Monitoring & alert governance : Consolidate >100 daily alerts, de‑duplicate channels, fix misconfigurations, and automate repetitive alert handling.

Fault diagnosis : Build a trace model (TraceID propagation) and train diagnosis models for high‑frequency failure scenarios; automate impact analysis.

Full‑stack SLO : Define and visualize SLOs across upstream and downstream services to maintain 99.999% availability.

Resource consistency : Apply CAP principles, maintain a data‑driven reconciliation system, and run both offline (T+1) and near‑real‑time (hourly) reconciliation jobs.

3. Process & Workflow System

Standardized development, testing and release pipelines support hundreds of parallel developers and thousands of daily releases.

Design workflow : Unified design templates covering architecture, detailed design, test cases, monitoring, gray‑release and rollout plans; design reviews conducted both online and offline.

Code review : Migrated from unstable GitLab to Aone CodeReview with mandatory checklists (issue linkage, static analysis, 100% unit‑test coverage, coding standards, business‑critical reviews, MR documentation).

CI standardization : A common CI pipeline:

prepare environment
run unit tests
run coverage analysis
...

Parallelized unit‑test execution reduces CI time.

Environment integration : Full‑stack containerization, third‑party service mocking, and unified daily & isolated test environments.

Pre‑release governance : Pre‑release and production use identical databases; DDL changes require review; CI must pass before deployment.

Functional verification testing (FVT) : Nightly OpenAPI functional tests with 100% pass rate act as the final gate for daily releases.

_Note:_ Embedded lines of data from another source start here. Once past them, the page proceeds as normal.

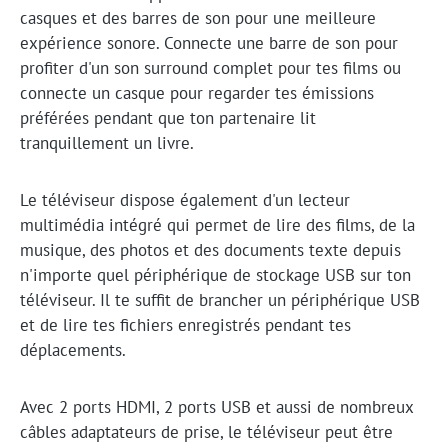
casques et des barres de son pour une meilleure
expérience sonore. Connecte une barre de son pour
profiter d'un son surround complet pour tes films ou
connecte un casque pour regarder tes émissions
préférées pendant que ton partenaire lit
tranquillement un livre.
Le téléviseur dispose également d'un lecteur
multimédia intégré qui permet de lire des films, de la
musique, des photos et des documents texte depuis
n'importe quel périphérique de stockage USB sur ton
téléviseur. Il te suffit de brancher un périphérique USB
et de lire tes fichiers enregistrés pendant tes
déplacements.
Avec 2 ports HDMI, 2 ports USB et aussi de nombreux
câbles adaptateurs de prise, le téléviseur peut être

Unattended release : Automated pre‑release deployment, auto‑gate based on FVT results, and fully automated production release once all CI checks succeed.

Change management : Integrated with corporate strong‑control (GOC), white‑screen change processes and automated approvals.

4. Stability Operations

Stability is operated like a product with regular reporting and knowledge sharing.

On‑call duties : Alert handling, emergency firefighting, deep root‑cause analysis, full‑stack health checks, and post‑mortem documentation.

On‑call onboarding : Templated runbooks, knowledge‑base articles, and hands‑on rotation.

Post‑mortem practice : Focus on learning, involve owners, conduct reviews, and track action items.

Daily / bi‑weekly stability reports : Aggregate key metrics (workflow success rate, API success, resource consistency, loss) to surface issues early.

SRE Mindset, Capability Model and Core Principles

The author emphasizes that SRE is not merely operations; it requires deep business understanding, software‑engineering rigor, and cross‑team collaboration.

Technical capabilities : Development, operations, architecture design, engineering (reverse‑engineering, large‑scale system design).

Soft skills : Business domain knowledge, communication, teamwork, project management.

Core principles :

Apply software‑engineering methods to reliability problems.

Automate repetitive work.

Treat stability as a product with clear SLOs.

Empower teams through shared tooling and standards.

Focus on the vital 20% that solves 80% of problems.

These principles guide the ECS SRE team’s continuous improvement of capacity, performance, stability governance, and release automation.